• _Work item_
Please repeat, from the entries that follow, the lines from the one containing "Schutz vor Bußgeldern und Reputationsschäden" through the one containing "Un estudio sin precedentes posiciona a las" exactly, adding nothing.

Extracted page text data
● ● ● ● ● ● ●

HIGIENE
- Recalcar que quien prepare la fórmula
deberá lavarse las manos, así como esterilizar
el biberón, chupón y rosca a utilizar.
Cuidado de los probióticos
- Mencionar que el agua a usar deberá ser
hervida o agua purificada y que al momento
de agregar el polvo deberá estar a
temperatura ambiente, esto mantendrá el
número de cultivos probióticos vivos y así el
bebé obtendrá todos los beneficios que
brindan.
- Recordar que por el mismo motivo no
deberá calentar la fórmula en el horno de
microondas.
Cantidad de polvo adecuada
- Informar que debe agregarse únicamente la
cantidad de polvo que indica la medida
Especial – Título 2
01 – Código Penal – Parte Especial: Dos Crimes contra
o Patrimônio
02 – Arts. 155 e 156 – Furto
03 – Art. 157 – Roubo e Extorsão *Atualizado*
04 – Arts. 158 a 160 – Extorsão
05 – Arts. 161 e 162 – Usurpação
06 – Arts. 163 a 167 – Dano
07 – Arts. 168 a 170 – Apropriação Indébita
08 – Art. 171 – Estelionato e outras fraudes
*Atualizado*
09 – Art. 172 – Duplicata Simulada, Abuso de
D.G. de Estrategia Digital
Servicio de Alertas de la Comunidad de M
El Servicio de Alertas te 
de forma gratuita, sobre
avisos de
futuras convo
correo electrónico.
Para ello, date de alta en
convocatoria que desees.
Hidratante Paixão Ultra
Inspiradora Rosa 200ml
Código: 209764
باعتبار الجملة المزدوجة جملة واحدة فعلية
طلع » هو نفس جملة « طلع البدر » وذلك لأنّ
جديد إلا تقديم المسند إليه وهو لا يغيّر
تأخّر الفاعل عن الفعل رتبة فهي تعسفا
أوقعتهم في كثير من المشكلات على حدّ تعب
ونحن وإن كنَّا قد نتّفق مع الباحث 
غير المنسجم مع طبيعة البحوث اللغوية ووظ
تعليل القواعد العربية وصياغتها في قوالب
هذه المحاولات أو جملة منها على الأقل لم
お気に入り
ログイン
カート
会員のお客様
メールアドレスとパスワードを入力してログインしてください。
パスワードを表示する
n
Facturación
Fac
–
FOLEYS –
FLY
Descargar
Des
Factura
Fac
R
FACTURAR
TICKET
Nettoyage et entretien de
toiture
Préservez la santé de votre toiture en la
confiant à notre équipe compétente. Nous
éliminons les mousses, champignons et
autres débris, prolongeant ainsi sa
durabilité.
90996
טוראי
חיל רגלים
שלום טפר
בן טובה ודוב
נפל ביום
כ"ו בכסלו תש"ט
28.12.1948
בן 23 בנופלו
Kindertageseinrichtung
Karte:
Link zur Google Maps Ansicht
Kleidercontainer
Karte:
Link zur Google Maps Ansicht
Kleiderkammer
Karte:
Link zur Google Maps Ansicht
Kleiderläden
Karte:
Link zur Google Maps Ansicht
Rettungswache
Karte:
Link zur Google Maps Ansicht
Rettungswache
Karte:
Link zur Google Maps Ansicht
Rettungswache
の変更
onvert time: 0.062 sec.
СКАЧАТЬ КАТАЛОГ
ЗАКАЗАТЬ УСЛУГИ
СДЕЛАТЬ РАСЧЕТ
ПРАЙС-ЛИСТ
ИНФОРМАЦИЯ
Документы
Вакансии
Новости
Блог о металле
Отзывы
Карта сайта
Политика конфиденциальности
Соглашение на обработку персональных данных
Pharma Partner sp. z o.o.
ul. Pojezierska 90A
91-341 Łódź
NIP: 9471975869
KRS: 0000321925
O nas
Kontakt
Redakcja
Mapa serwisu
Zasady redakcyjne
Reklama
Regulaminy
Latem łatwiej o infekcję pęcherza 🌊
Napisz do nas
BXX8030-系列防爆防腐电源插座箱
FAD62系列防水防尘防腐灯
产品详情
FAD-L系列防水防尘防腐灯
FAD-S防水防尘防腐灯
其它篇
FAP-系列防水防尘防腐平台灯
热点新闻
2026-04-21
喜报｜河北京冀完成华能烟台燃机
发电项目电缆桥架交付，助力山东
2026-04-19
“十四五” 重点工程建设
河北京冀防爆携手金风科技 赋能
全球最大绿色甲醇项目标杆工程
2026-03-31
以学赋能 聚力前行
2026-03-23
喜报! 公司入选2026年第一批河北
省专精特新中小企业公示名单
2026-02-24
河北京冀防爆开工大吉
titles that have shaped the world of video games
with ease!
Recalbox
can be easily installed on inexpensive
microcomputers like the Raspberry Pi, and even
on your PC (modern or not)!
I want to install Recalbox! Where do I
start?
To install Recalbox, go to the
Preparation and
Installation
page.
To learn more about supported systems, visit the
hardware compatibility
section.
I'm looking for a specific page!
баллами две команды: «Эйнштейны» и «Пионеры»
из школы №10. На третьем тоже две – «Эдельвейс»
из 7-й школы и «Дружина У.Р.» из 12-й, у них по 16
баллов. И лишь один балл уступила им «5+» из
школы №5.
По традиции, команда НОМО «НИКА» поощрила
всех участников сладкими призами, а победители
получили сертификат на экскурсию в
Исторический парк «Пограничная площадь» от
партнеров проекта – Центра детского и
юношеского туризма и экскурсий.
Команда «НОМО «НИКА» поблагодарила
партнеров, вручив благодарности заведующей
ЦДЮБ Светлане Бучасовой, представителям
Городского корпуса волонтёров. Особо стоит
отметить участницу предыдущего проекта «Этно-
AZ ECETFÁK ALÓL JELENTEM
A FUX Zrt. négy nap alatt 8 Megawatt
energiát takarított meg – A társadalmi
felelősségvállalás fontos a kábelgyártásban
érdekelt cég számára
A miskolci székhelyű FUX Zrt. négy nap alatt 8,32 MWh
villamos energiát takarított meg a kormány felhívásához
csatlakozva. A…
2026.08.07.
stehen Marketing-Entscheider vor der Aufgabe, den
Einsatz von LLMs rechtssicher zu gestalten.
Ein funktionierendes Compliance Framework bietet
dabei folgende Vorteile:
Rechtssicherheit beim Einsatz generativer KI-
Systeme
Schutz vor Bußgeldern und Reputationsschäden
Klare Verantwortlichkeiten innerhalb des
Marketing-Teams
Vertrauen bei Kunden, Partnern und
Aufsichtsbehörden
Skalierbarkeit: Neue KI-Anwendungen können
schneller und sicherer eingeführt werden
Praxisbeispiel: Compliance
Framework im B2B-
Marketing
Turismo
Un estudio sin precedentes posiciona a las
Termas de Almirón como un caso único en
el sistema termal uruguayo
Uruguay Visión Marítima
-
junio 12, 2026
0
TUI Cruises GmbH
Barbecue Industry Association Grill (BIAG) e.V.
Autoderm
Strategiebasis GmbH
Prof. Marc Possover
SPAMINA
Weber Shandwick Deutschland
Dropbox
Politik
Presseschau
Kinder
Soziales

● ● ● ● ● ● ●

• _Exercise result_
Schutz vor Bußgeldern und Reputationsschäden
Klare Verantwortlichkeiten innerhalb des
Marketing-Teams
Vertrauen bei Kunden, Partnern und
Aufsichtsbehörden
Skalierbarkeit: Neue KI-Anwendungen können
schneller und sicherer eingeführt werden
Praxisbeispiel: Compliance
Framework im B2B-
Marketing
Turismo
Un estudio sin precedentes posiciona a las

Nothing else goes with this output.